(QUOTED TEXT):
######

Sermons

Sunday 17th December, Carol Service

by Revd Chris Palmer


One of our most common prayers for people is that God will be with them. It what we pray for ourselves too. ‘Be with us, Lord…’ It’s the prayer we find on the lips of children, in inarticulate pleas in moments of despair, and in the most common greeting of the liturgy, ‘The Lord be with you…’

The problem is that such prayers give the impressions that God’s presence – his with-us-ness – is an uncertain, undependable things – a possibility that we might be lucky enough to have gifted to us, or even that we might be good enough to deserve. A prize for a life well lived, or at least the present that God gives to his beloved children – but always with the possibility that he’ll hold it back from us, or even a delicate ornament that we’d better not drop, or it’ll be broken beyond repair.

But everything in Christian theology – in the Gospel of Christ – tells us it’s not like that. God is present in and through all creation. His being fills all; he nearer to us than we are to ourselves and his spirit, which is God’s own being, penetrates all creation and animates all entire universe. The difficulty is not being with God – the difficult thing would be to escape God. As the writer of Ps 139 says, ‘Where can I go from your spirit? If I climb up the heavens you are there. If I make me grave in the earth, you are there also.’

But it doesn’t feel like this. Very often it feels as if we are abandoned, as if we are alone in the universe. We have no sense of God’s closeness, of his presence. And meaningful spiritual writers tell us the problem’s not that God’s gone AWOL, but that we’ve gone AWOL. In other words, we have spiritually drawn back from God, not he from us. In fact I’ve said that often myself. And in a sense it may be true. But it’s a bit like Galileo telling people that the earth orbits the sun – it wasn’t how they experience the world – and so it didn’t make sense. It looks to all intents and purposes as if the sun goes round the earth. If feels to all intents and purposes as if God draws back from us.

And the problem with both perspectives is perspective. We define ourselves as at the centre – and everything else, even God, is moving in relation to us.

And the mistake within the mistake is not just of seeing wrongly – it is one of arrogance. This is the reason that this warped perspective is not intractable.  It’s not only about a scientific or theological opinion; it touches on our pride, even our hubris, our sense of entitlement; and it opens us to the scary possibility that we are after all specks on the edge of existence, to being humbled beside the sheer enormity of God or the universe.

######

(INFORMATION PROVIDED):
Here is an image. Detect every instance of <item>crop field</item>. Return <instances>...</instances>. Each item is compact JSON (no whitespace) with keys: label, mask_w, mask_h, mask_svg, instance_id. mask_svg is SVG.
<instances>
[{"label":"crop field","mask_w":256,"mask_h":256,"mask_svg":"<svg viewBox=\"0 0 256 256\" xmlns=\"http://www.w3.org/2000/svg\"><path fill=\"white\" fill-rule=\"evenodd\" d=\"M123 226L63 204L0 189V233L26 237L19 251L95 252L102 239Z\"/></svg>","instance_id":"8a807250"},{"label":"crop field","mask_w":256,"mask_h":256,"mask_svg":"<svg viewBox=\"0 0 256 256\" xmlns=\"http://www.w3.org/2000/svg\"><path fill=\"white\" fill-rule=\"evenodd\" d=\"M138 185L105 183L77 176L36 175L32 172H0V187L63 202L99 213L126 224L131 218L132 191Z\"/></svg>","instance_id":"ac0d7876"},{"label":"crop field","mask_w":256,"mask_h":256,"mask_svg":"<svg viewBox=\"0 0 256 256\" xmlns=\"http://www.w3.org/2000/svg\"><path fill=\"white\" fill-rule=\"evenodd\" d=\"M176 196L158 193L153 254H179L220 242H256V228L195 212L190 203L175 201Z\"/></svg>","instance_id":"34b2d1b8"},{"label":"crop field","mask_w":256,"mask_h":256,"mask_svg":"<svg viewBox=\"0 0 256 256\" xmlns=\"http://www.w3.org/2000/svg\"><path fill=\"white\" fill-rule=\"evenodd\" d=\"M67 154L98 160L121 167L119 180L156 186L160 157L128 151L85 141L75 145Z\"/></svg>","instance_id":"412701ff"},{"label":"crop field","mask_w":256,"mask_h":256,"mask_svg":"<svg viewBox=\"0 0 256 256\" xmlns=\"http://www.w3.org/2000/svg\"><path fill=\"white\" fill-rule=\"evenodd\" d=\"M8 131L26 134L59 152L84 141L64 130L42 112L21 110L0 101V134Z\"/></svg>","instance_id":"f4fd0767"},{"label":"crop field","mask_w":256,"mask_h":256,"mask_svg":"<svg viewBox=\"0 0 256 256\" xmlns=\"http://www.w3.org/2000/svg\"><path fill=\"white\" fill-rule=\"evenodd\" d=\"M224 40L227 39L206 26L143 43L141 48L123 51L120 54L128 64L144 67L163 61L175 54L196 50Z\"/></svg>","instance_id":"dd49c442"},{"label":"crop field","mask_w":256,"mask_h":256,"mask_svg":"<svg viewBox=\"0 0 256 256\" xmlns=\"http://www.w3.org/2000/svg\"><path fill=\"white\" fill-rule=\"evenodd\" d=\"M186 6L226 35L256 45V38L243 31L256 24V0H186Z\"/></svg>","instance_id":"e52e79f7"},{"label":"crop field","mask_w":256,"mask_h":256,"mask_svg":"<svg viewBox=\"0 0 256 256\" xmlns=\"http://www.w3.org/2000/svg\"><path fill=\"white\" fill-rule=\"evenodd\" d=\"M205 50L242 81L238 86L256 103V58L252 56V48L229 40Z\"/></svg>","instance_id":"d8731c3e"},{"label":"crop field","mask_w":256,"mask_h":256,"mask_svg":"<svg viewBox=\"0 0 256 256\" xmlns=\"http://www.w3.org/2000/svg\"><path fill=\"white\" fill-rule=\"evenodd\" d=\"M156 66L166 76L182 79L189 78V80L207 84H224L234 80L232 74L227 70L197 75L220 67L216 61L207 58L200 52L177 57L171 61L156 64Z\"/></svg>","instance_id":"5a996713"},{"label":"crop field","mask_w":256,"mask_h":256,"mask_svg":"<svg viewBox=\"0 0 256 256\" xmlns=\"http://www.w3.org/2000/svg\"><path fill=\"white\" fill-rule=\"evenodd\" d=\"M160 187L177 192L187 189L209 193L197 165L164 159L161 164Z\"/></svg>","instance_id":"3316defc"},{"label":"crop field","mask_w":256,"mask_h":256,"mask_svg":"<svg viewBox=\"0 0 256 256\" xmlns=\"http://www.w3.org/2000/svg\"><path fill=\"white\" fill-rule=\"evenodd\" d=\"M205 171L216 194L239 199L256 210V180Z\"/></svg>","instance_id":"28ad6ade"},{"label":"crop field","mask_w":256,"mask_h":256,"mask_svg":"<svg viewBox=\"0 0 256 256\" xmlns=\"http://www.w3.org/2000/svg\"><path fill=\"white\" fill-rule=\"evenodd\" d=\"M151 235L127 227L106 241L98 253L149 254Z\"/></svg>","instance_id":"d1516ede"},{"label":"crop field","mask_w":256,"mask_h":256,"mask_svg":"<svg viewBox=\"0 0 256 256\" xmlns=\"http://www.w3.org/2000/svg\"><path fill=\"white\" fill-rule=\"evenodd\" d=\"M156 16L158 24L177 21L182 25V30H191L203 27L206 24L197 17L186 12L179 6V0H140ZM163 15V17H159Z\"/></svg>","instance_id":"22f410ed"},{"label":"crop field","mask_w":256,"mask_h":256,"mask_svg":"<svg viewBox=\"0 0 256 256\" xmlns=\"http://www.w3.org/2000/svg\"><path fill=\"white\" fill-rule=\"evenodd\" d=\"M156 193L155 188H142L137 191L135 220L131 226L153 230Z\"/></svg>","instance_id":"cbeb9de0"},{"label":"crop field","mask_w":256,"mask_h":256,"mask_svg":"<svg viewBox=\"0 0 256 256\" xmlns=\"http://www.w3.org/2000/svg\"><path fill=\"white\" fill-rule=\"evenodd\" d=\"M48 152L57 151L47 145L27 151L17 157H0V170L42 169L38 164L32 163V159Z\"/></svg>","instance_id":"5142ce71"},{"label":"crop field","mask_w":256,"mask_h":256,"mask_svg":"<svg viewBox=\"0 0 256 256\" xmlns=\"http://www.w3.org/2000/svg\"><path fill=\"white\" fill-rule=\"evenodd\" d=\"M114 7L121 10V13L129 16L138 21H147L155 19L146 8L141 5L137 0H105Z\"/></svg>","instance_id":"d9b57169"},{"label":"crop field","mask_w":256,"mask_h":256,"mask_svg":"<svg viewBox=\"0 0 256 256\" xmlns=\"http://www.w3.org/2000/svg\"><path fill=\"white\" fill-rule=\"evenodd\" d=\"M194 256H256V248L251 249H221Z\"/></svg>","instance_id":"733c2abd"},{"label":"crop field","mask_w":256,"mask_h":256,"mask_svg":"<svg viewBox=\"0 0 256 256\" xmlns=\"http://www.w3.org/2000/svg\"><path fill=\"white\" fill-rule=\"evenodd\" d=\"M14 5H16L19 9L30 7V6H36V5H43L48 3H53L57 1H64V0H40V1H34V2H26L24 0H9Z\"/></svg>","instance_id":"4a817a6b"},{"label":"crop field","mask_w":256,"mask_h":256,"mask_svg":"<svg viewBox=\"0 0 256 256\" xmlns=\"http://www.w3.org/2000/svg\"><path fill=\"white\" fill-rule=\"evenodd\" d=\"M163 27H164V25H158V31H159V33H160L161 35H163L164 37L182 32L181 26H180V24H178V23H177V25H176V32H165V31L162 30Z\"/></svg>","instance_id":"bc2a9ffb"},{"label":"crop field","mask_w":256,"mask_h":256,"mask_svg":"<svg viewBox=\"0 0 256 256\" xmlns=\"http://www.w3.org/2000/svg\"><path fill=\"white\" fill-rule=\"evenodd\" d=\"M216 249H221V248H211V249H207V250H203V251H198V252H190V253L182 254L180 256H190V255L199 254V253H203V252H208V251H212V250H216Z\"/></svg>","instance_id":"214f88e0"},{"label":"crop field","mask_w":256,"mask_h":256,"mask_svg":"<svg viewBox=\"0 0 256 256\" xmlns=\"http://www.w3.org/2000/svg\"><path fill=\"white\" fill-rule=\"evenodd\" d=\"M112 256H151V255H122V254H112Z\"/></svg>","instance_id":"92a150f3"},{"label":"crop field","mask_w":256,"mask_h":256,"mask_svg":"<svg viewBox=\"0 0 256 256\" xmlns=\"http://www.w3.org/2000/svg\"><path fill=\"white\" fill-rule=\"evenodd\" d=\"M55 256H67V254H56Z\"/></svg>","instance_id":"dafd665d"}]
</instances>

######

Continue the carol service sermon from the point where it stops, carrying its argument about perspective and pride forward in the same voice.

But the message of Christmas is that God meets us in our humility, in our smallness, in our insignificance. God takes flesh even on the edge of human society. In a strange outpost of the Roman empire, to a trade family, to an unmarried mother, to a Jewish mother in a world where the Jews were suspected and often despised. We have gone AWOL from God, because we’ve refused to acknowledge our own marginal place in the universe. If we were willing to see that we are on the edge, then we might just see that God is already with us.

But we relentlessly define ourselves as at the centre – and talk of others as on the edge. Other nationalities, people with different education, different sexuality, different economic positions. I’m not saying that we do this with prejudice or antipathy or fear (though all of these sometimes are true); merely that there is us and them.

What would it be like to see ourselves as the other? To see ourselves as them? To see ourselves as outside? And to recognise that it is precisely in our otherness that the incarnate God meets us. One of the hymns we sometimes sing ask, ‘Will you leave yourself behind if I but call your name?’ It is something about that leaving of self in order to dwell at the edge that will open us to recognise that God is with us.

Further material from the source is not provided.